A concurrent theme is energy poverty, which needs to be addressed in much of the under-developed world. Furthermore, much of the transition to cleaner energy might be accomplished by replacing coal with natural gas and uranium (nuclear power)! In addition, hydrogen, among many other energy sources, is a versatile decarbonized partner for fossil fuels and renewables and may be produced by electrolysis from natural gas where various technologies might be able to handle the carbon component (carbon capture and production of black carbon are currently being developed).
Another interesting suggestion was to change abandoned wells to geothermal wells to supply energy.
It seems like changes need to happen across all sectors of economic activity!

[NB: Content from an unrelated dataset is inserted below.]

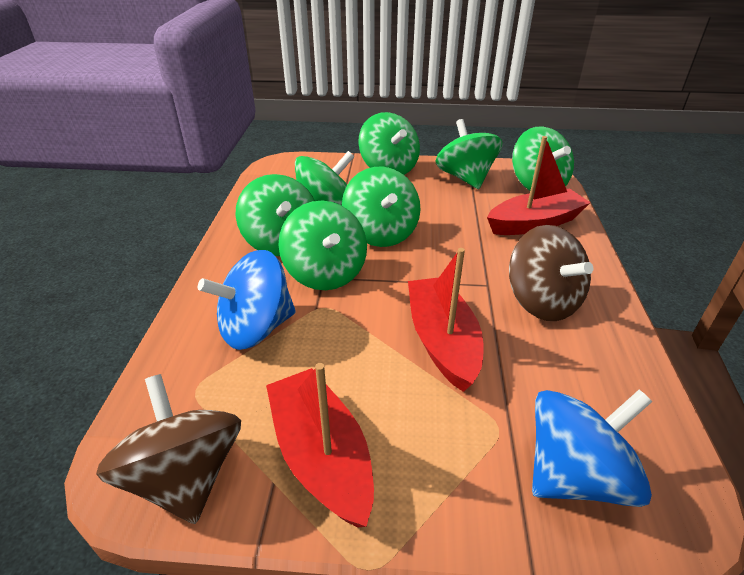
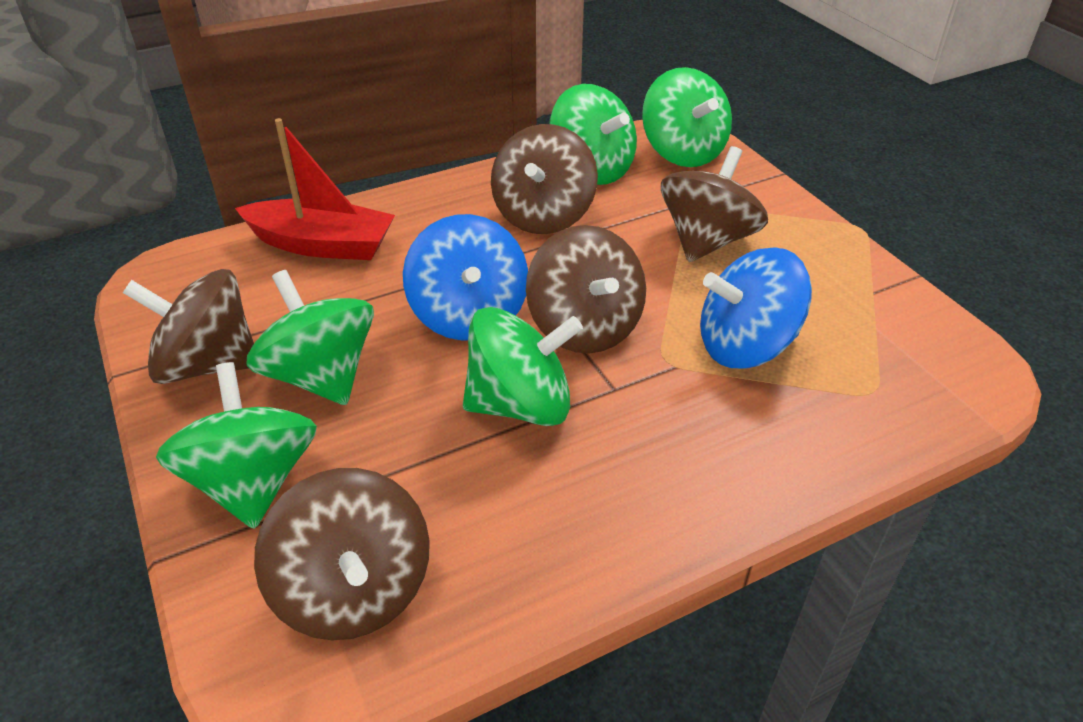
brown spinning top: 2 -> 5
green spinning top: 7 -> 5
red boat: 3 -> 1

Another big headline last month, feeding right into EMD’s mission, was the announcement by BP (and other majors followed) that they are going to heavily invest in alternative energies to reduce emissions, scale up renewables and invest more in low carbon to become net zero by 2050
These investments also include LNG, an indispensable enabler of the coal-to-gas energy transition reducing carbon emissions at a global scale. Our committees at EMD have been expanding and adding new committees to alternative energies such as geothermal, gas hydrates and helium. I am very proud to be part of such a forward-looking group of scientists at EMD.